There is a really good chance that they have access to "lab" models that normal people don't. Less restricted, and less enstupidified by "safety" training. But that's not the same as being ahead of the "labs".
They're probably not particularly far ahead in cryptography nowadays either. But at least cryptography is something the NSA actually had and has as a mission. They had by far the most resources on it, and first pick of the talent, and a big head start, and some hybrid of a gentlemen's agreement and a coercive arrangement that everything anybody outside invented was disclosed to them and nobody else, for a long time... in the last century. It was specialized military technology then. Now it's dual use, or indeed just plain general-purpose stuff. And no, they cannot break any of the ciphers in wide use now, assuming they're used correctly (which they've sometimes tried to undermine, but at best managed to delay).
In 1960 or 1970, the US Government, or at least the military arms, had a pretty large lead over everybody in all forms of "high tech". They got everything first and best. That hasn't been true for a long time.
I had a somewhat heated IRL argument a while back with a smart-but-not-AI-knowledgeable person who insisted that the U.S. government had secret models far beyond what any private company had. My key points against his claim were:
To answer your secondary question, if I were looking for evidence that the situation had changed, I think I would expect the government to be relatively open about it, since a major public push would be the only way to attract a critical mass of talent.
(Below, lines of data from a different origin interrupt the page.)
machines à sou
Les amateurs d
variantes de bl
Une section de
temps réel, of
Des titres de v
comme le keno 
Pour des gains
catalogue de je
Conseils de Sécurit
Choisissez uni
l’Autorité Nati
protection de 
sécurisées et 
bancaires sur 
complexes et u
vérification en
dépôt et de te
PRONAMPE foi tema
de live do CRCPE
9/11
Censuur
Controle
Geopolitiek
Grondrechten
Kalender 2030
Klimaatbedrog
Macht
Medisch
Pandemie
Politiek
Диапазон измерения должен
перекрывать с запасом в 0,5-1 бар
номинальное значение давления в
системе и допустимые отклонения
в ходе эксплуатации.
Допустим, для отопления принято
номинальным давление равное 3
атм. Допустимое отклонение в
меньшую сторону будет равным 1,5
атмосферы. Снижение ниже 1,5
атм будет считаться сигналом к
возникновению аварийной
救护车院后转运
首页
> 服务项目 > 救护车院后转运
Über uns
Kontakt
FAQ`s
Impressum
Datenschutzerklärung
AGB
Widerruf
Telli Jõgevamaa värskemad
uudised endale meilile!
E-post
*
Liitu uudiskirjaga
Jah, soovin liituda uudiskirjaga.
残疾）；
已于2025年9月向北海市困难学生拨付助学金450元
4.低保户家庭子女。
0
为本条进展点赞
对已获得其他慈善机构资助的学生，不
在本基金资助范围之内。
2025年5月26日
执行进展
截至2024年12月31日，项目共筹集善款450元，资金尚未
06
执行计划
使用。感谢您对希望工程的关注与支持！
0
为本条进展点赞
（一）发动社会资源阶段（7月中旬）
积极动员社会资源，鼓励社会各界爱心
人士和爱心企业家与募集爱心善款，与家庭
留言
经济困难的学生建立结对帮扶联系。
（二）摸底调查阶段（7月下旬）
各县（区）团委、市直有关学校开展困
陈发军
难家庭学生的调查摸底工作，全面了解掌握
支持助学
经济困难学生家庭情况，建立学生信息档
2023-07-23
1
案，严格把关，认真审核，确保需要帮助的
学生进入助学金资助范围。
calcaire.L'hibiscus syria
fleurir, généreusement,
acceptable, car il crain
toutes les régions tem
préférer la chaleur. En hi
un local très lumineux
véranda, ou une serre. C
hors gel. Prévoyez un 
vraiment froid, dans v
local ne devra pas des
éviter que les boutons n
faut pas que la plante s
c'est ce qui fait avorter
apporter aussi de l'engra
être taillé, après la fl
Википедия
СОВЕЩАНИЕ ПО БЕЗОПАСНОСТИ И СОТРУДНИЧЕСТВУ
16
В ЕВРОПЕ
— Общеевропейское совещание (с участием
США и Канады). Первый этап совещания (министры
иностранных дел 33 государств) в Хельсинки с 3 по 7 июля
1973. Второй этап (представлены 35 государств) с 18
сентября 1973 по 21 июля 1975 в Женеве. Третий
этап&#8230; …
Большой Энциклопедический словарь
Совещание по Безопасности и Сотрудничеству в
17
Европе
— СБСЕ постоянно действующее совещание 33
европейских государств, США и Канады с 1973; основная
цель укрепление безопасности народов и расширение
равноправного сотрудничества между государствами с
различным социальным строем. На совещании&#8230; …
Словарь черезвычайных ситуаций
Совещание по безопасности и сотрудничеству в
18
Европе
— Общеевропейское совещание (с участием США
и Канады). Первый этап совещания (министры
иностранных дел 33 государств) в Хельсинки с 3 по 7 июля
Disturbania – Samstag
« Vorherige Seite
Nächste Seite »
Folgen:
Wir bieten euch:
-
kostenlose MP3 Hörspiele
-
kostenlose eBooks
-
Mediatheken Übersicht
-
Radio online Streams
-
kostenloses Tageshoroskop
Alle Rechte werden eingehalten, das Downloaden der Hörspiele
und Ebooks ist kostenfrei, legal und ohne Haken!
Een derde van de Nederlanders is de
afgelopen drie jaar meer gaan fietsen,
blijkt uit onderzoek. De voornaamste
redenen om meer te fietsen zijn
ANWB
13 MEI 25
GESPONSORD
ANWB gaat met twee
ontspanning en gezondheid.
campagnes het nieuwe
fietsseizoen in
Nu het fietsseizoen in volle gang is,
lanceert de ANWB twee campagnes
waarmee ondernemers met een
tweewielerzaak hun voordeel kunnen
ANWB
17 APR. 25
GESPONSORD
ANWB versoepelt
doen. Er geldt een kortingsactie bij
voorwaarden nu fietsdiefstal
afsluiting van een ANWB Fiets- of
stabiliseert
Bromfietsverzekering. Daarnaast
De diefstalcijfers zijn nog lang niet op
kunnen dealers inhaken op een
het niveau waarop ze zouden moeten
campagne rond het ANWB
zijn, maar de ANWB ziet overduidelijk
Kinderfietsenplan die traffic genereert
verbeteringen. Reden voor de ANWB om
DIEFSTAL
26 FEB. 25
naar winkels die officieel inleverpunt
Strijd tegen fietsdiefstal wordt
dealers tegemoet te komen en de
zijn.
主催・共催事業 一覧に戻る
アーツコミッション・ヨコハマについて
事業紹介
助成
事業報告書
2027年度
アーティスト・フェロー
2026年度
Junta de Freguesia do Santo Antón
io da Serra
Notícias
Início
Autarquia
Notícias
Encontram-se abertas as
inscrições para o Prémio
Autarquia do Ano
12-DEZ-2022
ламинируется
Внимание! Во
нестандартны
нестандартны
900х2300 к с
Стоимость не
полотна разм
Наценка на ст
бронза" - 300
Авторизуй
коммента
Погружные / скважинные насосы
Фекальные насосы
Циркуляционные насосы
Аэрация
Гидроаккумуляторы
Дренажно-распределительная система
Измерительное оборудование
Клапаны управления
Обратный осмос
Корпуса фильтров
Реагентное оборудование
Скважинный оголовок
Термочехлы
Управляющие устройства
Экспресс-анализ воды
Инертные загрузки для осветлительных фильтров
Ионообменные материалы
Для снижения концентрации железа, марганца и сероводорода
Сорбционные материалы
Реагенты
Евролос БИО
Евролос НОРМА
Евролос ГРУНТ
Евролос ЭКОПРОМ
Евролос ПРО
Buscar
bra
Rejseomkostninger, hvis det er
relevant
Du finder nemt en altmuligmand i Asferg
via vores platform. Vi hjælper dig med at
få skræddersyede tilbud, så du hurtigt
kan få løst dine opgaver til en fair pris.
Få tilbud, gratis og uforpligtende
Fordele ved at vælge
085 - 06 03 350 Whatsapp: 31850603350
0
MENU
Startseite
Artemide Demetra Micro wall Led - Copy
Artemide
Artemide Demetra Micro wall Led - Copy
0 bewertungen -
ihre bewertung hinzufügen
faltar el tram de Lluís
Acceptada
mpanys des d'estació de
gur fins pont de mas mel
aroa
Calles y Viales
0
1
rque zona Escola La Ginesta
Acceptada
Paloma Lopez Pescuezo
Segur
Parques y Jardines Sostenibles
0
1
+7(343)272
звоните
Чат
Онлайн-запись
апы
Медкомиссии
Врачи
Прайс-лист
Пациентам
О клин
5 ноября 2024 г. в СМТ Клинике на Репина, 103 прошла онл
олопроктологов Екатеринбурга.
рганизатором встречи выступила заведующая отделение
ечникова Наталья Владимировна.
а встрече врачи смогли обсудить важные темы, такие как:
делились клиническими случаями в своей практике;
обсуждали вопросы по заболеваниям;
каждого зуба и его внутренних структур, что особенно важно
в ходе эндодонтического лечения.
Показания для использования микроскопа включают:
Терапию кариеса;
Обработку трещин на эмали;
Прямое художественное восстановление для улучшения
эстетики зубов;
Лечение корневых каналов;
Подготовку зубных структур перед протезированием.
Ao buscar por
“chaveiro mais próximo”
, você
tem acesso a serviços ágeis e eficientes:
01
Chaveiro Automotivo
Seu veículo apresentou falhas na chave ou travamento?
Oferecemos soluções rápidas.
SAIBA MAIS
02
Even if this were not the case, big-name professors and scientists suddenly going silent or pursuing other opportunities would be the big indicator.
Seems unlikely, as others point out. The prior that the USG may have better versions of things than industry or the general public do is reasonable, and in some cases is born out (the NSA presumably still has a large lead in crypto and sigint capabilities, for example), but for the USG to have better models than the labs would either require that they be getting those better models from the labs and then not allowing the labs to keep using them or to have hired a large cadre of "dark" AI/ML engineers who have been doing secret research for months-to-years that is beating what the public knows (again, not a totally unreasonable prior given the NSA, but we don't really even have rumors suggesting that this is going on).
There's obviously no truth to that claim. Labs absolutely have better models.
People in the AI space, myself included, seem to typically believe that the smartest models that exist today were trained by scaling labs.
But I have met non-AI people who believe that the US government likely has access to secret models more powerful than the labs'.
What is the best evidence either way? If (as I expect) the current evidence points towards today's smartest models having been trained by labs, what evidence should I look out for in the future that would indicate that the situation had changed?